Was bedeutet das Urteil für die Beziehung zwischen Verlag und Autor? 
Hogrefe: Wir sollten uns durch die Entscheidung keinen Keil in die Beziehung zu unseren Autoren treiben lassen. Es bleibt dabei, dass Urheber und Verlag in einer symbiotischen Beziehung leben, deren Ziel der Erfolg des gemeinsam auf den Markt gebrachten Werks ist. Das ist seit Jahrhunderten so, und das wird sich auch in Zukunft nicht ändern. Auch die Autorenvertreter in der VG Wort haben von Anfang an gesehen, dass es im Reprobel-Verfahren eigentlich darum geht, dass die internationale Geräteindustrie zu Lasten von Autoren und Verlagen bei den von ihr zu bezahlenden Abgaben sparen möchte.

Und was bedeutet es für die VG Wort und andere Verwertungsgesellschaften?
Ulmer: Alles andere als ein weiterhin gleichberechtigtes Miteinander von Urhebern und Verlagen in den urheberrechtlichen Verwertungsgesellschaften wäre für beide Seiten katastrophal. Unsere Hauptsorge gilt deshalb derzeit der VG Wort. Der Verleger-Ausschuss war sich bei seiner Sitzung am Donnerstag einig, dass alles vermieden werden muss, was die VG Wort nach innen oder außen schwächen könnte. Autoren und Verlage müssen mehr denn je in den Verwertungsgesellschaften zusammenhalten und zusammenarbeiten, um politisch mit gemeinsamer Kraft auf eine unverzügliche Wiederherstellung des seit langen Jahren bewährten rechtlichen Rahmens zu drängen.
Christian Sprang: Natürlich gibt es jetzt im Netz auch Stimmen von Autoren, die sich darüber freuen, dass sie in Zukunft mehr Geld von ihrer Verwertungsgesellschaft bekommen. Ihre eigentliche Schlagkraft erhalten Verwertungsgesellschaften aber nur durch die Gemeinsamkeit von Urhebern und Verlagen. Was würde es den Urhebern nutzen, wenn sie die Ausschüttungen aus den gesetzlichen Vergütungsansprüchen für sich alleine beanspruchen würden? Dann würde es jenseits dieser Rechte keine gemeinsame kollektive Rechtewahrnehmung mehr geben, weil es für die Verlage keinen Grund gäbe, vertraglich erworbene Rechte zur gemeinsamen Wahrnehmung mit den Autoren in eine Verwertungsgesellschaft einzubringen. 

Mit welchen Folgen?
Sprang: Ein Weniger an gemeinsamen Lizenzierungsangeboten von Urhebern und Verlagen würde zu einer sinkenden Attraktivität bei den Werknutzern führen – wir hätten dann also eine Situation, in der es nur Verlierer gäbe. Vor allem aber hätten Autoren und Verlage keine gemeinsame Plattform mehr, mit deren Hilfe sie sich gegen diejenigen Nutzer zur Wehr setzen könnten, die – wie im Reprobel-Verfahren die Geräteindustrie, an anderer Stelle aber auch Unternehmen wie Google oder sogar der Staat selbst – urheberrechtlich geschützte Werke umfassend nutzen wollen, ohne dafür angemessen zu bezahlen. 

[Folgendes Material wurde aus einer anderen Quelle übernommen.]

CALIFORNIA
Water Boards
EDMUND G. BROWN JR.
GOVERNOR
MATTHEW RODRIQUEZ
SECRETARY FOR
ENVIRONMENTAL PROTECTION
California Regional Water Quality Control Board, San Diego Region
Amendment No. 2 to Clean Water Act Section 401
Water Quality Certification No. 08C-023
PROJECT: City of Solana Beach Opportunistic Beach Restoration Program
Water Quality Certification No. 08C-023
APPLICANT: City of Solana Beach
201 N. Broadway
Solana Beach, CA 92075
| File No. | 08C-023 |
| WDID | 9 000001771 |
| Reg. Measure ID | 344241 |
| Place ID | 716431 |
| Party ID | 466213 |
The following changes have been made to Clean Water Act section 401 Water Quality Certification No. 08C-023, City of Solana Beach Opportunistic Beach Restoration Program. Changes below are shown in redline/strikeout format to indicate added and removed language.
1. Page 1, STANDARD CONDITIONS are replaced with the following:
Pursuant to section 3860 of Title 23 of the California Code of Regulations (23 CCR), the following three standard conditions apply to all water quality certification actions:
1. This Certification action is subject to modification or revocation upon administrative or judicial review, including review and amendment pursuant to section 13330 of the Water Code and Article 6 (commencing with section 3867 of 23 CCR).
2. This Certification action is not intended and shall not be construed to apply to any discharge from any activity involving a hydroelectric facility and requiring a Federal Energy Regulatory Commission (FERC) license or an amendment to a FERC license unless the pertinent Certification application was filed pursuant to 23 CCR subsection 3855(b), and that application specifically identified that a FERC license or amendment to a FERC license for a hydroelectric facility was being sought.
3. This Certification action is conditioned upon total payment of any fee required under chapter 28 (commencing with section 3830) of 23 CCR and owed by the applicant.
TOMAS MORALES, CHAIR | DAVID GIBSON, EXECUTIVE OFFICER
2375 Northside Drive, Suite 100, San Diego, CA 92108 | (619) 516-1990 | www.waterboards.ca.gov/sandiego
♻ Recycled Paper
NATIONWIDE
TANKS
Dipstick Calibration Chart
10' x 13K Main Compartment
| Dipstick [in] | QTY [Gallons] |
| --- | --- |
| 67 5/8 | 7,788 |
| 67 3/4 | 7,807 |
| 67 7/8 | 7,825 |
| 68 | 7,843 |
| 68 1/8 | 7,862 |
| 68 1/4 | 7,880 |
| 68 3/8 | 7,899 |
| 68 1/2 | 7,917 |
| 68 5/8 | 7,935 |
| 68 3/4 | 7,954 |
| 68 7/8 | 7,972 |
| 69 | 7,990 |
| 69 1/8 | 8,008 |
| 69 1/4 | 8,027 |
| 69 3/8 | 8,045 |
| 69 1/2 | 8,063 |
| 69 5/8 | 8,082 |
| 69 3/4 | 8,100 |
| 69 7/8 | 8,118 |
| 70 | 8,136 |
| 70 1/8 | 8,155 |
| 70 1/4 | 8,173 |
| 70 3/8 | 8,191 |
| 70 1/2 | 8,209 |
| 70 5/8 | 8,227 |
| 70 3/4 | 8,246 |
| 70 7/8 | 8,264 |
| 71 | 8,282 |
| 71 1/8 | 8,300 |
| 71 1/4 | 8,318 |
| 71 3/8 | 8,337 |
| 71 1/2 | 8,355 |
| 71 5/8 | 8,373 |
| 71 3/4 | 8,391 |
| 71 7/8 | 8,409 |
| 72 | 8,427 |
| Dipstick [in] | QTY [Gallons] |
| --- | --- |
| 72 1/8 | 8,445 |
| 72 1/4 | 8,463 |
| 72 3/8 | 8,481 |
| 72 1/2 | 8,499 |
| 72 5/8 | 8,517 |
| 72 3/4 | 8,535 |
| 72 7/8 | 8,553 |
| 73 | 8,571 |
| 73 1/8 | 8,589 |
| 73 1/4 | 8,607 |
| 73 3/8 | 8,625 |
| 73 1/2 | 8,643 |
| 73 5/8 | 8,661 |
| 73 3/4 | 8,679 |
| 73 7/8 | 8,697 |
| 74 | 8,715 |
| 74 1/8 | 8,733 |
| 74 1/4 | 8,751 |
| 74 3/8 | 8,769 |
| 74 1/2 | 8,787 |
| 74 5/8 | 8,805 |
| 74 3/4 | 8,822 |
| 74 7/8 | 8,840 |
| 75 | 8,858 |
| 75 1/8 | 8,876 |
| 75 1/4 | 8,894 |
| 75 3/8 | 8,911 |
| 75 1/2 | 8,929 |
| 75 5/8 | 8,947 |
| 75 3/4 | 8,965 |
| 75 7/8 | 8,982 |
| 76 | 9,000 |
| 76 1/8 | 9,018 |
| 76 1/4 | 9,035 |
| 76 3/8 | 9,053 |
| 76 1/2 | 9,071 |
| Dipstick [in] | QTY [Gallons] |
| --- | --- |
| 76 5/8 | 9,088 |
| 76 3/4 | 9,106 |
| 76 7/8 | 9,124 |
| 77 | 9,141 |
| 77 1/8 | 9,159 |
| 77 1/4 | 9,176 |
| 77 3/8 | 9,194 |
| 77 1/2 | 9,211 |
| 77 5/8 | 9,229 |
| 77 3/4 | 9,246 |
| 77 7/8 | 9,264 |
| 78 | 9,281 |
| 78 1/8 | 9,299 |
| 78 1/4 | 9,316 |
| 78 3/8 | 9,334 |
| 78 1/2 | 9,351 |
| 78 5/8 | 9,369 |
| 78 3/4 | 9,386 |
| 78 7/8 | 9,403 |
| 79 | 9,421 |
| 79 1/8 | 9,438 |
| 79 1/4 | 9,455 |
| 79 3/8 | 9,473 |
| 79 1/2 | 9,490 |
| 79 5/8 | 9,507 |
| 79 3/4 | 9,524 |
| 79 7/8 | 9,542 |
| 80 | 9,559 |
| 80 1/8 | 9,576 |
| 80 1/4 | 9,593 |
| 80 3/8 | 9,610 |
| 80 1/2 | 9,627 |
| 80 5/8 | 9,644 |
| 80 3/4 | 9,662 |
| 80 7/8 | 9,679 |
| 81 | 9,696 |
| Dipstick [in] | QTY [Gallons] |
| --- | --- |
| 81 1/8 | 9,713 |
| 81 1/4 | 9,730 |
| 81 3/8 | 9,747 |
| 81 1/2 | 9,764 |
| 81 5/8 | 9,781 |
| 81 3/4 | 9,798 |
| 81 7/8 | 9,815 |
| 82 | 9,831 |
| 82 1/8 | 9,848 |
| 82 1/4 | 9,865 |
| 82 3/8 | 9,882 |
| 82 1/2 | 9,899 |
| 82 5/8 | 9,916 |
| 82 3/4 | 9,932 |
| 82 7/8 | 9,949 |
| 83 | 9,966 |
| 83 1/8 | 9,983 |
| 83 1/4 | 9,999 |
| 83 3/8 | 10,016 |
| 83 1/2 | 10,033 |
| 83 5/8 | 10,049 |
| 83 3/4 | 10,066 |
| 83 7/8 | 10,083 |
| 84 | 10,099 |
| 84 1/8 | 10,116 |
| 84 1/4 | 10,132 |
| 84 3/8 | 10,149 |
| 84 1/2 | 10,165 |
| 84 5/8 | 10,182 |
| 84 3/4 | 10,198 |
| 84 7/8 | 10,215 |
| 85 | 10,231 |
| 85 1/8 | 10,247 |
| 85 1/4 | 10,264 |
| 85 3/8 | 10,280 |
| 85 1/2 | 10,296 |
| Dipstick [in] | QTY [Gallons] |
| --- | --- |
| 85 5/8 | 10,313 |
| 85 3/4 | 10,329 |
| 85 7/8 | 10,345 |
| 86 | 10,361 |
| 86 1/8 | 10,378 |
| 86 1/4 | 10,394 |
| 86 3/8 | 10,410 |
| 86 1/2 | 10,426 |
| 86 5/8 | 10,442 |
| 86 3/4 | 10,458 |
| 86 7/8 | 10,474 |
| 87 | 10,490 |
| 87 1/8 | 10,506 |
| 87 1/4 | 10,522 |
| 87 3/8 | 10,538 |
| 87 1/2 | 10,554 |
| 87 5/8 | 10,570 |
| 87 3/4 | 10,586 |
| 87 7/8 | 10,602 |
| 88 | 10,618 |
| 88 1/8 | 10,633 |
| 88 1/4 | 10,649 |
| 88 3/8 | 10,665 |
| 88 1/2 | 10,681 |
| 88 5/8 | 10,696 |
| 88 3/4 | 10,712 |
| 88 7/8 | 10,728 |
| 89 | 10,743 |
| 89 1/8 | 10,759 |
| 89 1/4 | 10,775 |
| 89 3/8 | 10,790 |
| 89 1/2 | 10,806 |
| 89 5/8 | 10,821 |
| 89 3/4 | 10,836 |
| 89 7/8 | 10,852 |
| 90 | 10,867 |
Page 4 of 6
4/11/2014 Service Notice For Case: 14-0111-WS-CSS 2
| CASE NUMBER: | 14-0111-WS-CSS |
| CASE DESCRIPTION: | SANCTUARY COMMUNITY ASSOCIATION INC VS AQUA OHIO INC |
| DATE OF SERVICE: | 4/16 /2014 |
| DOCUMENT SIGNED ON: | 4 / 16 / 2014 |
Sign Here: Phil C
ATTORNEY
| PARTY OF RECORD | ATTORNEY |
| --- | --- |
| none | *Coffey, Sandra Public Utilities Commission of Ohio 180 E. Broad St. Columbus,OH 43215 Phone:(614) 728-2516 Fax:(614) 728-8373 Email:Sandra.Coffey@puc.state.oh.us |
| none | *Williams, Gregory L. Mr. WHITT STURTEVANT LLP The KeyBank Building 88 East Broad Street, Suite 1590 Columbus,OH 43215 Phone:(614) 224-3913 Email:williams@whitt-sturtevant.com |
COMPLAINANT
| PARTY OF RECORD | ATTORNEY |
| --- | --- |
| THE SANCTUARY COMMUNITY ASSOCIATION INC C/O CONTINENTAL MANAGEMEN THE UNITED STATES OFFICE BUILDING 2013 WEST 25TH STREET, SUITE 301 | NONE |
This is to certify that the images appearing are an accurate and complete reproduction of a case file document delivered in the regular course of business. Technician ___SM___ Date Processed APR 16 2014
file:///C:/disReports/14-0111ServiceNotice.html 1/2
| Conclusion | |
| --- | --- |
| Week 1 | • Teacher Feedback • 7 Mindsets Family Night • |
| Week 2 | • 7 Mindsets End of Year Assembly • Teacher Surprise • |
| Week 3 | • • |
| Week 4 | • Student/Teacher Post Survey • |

Wie konnte es zu diesem Urteil kommen?
Hogrefe: Das ist im Grunde etwas, das wir für undenkbar gehalten haben. Nach dem, was wir alle gelernt haben, liegt in der wichtigsten europäischen Urheberrechtsrichtlinie eine planwidrige Regelungslücke vor, die nach dem Verständnis der Luxemburger Richter nicht richtlinienkonform geschlossen werden kann.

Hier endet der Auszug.